INSTRUCTIONS FOR THE TASK ->
Write out the entries below word for word, beginning with their first line and ending with the line that contains "适用场景：多维空间的智慧中枢".

= Beginning of Section =

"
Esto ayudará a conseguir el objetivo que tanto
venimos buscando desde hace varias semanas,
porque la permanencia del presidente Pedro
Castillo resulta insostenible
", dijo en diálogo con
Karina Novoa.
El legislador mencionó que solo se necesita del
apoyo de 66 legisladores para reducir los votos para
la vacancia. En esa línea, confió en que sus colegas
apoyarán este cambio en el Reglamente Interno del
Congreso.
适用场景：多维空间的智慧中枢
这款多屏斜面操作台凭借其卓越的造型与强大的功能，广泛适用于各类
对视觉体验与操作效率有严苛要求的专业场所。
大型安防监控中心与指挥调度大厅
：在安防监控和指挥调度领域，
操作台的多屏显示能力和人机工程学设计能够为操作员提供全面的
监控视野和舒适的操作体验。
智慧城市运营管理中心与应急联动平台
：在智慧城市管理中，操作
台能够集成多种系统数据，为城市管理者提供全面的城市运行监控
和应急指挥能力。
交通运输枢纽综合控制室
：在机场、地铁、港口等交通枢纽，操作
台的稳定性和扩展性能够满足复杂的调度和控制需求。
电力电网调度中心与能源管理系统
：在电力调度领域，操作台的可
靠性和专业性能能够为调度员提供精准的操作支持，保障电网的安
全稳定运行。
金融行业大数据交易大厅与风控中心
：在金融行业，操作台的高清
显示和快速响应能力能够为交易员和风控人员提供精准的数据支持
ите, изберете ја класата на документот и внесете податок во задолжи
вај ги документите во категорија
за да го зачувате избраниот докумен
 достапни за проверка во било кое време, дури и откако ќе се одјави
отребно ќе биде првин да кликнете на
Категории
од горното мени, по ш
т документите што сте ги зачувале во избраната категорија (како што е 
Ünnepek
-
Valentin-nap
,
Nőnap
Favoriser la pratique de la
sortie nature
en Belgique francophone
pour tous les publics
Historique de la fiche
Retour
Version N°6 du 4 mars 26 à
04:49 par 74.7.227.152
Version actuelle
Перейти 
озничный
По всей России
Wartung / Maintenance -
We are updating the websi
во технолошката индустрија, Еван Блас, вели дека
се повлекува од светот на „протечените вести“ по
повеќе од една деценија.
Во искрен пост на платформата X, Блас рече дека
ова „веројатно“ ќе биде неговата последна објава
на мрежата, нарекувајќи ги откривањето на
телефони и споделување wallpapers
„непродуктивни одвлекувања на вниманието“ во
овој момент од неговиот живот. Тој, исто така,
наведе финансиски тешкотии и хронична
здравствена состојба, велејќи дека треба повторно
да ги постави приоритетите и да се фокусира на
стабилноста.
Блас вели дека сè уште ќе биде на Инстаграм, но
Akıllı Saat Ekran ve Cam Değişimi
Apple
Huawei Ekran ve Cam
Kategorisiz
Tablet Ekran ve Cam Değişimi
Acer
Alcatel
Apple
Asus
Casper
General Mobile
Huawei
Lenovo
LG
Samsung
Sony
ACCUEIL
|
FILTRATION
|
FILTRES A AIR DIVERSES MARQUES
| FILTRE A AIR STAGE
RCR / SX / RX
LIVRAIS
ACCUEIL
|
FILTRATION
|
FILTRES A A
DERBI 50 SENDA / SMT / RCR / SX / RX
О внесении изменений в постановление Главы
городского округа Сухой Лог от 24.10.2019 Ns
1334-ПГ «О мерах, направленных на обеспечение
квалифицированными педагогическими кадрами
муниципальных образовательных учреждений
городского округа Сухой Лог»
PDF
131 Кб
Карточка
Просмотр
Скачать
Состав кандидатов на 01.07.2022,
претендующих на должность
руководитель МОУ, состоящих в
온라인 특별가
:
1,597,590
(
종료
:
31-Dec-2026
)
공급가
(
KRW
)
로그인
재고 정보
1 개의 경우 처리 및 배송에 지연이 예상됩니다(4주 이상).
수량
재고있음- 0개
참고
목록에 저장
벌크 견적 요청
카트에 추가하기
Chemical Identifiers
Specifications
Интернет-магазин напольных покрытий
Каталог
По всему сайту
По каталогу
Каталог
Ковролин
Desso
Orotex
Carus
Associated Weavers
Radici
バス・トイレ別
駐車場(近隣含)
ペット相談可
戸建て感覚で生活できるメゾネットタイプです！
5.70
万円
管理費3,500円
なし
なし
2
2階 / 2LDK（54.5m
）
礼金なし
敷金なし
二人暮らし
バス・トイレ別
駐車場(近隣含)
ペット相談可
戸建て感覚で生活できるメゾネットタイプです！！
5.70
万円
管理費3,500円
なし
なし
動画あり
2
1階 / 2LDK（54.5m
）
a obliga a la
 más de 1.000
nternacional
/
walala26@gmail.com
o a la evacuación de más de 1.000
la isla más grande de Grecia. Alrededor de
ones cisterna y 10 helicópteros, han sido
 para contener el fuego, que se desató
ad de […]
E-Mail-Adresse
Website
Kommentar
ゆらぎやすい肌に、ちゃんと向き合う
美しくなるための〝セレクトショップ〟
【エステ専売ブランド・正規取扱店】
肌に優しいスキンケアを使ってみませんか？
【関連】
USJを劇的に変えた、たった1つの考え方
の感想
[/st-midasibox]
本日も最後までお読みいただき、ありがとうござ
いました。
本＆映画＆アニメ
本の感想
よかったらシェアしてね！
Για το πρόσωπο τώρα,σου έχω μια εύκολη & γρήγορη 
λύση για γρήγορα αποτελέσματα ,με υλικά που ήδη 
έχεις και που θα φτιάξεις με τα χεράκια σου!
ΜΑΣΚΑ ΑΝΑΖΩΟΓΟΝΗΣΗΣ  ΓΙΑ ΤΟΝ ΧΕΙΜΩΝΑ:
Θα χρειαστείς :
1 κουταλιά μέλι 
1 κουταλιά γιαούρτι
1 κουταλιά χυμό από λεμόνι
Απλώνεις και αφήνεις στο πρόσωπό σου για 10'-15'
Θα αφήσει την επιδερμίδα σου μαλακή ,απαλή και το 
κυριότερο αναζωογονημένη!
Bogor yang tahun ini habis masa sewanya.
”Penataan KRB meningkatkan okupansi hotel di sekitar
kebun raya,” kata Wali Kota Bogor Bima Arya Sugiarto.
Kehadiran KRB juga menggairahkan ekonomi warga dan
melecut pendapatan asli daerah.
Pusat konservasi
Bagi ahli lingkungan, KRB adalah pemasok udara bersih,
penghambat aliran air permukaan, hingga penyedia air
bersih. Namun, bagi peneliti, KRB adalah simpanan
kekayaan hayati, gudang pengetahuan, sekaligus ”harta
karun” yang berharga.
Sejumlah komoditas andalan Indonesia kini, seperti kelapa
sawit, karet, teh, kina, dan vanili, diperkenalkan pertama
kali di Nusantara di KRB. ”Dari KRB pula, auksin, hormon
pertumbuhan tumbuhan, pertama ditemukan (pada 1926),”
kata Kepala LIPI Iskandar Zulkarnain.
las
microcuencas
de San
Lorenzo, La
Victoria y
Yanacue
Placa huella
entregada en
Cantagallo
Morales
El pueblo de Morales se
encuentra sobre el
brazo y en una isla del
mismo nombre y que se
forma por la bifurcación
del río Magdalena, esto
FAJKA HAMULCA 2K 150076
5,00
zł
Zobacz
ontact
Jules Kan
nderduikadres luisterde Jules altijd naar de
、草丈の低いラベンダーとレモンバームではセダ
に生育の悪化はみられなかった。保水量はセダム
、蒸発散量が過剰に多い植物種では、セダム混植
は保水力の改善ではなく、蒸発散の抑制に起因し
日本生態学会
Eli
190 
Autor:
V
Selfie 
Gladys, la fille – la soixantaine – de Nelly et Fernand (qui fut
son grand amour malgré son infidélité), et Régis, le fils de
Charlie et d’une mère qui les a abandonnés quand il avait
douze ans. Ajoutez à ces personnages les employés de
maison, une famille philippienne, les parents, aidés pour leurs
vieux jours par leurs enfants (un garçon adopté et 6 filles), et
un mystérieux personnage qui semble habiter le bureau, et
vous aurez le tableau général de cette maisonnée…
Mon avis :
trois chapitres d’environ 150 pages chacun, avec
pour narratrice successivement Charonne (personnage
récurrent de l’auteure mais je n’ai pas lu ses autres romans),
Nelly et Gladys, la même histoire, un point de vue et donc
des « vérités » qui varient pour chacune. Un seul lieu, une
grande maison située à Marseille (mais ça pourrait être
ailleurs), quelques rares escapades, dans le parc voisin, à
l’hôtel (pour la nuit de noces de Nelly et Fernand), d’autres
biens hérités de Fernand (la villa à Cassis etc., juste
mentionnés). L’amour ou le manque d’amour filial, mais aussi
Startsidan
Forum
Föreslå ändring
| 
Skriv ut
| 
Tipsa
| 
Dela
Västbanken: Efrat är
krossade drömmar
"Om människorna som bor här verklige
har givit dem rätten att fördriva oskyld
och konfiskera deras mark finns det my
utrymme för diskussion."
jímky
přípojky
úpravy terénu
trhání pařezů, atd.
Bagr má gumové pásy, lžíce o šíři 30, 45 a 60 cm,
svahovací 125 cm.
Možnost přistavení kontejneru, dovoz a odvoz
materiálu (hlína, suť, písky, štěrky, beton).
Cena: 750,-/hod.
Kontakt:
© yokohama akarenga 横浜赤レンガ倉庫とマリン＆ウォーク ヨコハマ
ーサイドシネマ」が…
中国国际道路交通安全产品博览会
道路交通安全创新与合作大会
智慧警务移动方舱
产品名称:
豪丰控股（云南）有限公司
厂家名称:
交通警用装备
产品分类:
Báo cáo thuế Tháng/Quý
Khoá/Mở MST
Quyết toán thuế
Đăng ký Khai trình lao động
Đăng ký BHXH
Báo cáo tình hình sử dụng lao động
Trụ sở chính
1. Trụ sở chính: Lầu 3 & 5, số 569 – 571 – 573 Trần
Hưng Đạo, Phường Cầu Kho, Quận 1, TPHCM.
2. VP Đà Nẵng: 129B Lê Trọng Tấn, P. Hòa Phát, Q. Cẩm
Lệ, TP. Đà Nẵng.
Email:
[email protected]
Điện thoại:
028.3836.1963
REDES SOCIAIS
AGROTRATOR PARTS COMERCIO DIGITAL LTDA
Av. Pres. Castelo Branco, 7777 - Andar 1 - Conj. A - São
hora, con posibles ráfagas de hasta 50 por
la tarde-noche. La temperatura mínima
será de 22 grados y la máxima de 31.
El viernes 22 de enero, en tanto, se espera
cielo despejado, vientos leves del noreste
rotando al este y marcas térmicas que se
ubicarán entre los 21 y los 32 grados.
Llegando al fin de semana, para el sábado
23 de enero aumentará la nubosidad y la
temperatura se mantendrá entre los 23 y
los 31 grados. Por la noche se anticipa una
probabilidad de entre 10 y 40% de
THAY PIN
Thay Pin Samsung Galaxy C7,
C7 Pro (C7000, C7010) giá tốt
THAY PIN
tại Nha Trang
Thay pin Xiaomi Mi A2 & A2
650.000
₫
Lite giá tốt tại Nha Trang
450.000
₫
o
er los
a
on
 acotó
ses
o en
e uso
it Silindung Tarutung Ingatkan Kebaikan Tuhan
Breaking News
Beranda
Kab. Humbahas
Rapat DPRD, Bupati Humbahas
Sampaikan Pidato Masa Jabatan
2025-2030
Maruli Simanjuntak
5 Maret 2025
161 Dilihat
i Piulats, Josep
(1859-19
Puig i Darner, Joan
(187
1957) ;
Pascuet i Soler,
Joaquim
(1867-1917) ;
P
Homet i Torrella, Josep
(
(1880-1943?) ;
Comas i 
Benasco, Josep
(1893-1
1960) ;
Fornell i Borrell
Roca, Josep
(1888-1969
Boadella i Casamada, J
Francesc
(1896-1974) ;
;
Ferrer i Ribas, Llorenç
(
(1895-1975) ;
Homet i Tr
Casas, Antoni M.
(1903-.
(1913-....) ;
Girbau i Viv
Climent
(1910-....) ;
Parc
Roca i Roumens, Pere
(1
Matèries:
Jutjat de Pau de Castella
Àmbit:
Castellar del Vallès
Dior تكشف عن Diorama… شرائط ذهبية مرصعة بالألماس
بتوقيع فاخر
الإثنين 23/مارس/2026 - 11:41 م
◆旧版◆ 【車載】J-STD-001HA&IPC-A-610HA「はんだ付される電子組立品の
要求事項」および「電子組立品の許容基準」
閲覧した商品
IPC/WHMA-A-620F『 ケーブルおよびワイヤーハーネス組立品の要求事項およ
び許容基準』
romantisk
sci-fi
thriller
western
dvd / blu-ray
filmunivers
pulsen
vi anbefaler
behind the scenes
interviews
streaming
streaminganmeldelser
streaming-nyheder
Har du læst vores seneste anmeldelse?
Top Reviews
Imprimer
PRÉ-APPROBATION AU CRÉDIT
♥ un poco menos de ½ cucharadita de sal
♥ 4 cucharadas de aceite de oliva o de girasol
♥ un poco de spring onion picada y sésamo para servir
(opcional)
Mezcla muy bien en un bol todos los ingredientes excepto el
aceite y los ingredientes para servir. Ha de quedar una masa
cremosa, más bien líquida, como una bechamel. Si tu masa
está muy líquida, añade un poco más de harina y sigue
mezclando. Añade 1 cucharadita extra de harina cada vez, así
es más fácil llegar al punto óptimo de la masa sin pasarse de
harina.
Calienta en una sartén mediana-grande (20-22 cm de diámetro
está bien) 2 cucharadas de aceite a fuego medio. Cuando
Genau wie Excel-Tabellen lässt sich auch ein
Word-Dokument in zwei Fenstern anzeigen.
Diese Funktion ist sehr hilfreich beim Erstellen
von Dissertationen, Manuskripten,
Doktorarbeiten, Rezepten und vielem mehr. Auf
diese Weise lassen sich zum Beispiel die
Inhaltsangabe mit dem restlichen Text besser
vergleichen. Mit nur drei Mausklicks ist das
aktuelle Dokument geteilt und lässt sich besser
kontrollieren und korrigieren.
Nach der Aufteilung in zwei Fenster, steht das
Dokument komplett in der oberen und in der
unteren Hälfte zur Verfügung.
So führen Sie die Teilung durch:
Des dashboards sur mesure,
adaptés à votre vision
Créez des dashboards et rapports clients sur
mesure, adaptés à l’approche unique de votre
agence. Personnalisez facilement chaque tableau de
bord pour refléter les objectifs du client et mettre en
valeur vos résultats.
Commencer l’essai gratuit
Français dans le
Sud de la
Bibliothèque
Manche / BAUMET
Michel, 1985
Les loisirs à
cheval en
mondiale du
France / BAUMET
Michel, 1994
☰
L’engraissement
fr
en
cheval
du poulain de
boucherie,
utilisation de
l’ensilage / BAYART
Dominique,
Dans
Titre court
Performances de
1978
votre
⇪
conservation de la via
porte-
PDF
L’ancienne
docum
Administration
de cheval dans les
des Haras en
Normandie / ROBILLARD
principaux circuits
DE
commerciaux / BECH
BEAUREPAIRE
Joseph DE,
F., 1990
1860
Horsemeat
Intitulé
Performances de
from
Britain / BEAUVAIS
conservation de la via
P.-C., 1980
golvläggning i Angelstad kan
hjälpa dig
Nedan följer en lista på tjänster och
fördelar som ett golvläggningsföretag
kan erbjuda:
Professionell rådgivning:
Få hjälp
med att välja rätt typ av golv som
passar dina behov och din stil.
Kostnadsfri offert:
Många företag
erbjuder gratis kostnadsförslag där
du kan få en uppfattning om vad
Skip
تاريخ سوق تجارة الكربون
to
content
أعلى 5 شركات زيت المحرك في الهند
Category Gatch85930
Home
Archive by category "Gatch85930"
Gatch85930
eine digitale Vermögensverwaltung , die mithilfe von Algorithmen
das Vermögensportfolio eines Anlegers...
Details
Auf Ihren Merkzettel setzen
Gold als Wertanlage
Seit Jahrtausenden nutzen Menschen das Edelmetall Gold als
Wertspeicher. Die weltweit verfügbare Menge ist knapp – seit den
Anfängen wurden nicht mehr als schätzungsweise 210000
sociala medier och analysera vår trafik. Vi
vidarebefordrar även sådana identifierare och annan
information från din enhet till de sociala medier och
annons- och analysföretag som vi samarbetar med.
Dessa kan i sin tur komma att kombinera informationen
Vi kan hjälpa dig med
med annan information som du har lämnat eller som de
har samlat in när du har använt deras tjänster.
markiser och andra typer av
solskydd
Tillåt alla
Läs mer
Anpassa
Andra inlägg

= End of Section =

EXERCISE SOLUTION ->
"
Esto ayudará a conseguir el objetivo que tanto
venimos buscando desde hace varias semanas,
porque la permanencia del presidente Pedro
Castillo resulta insostenible
", dijo en diálogo con
Karina Novoa.
El legislador mencionó que solo se necesita del
apoyo de 66 legisladores para reducir los votos para
la vacancia. En esa línea, confió en que sus colegas
apoyarán este cambio en el Reglamente Interno del
Congreso.
适用场景：多维空间的智慧中枢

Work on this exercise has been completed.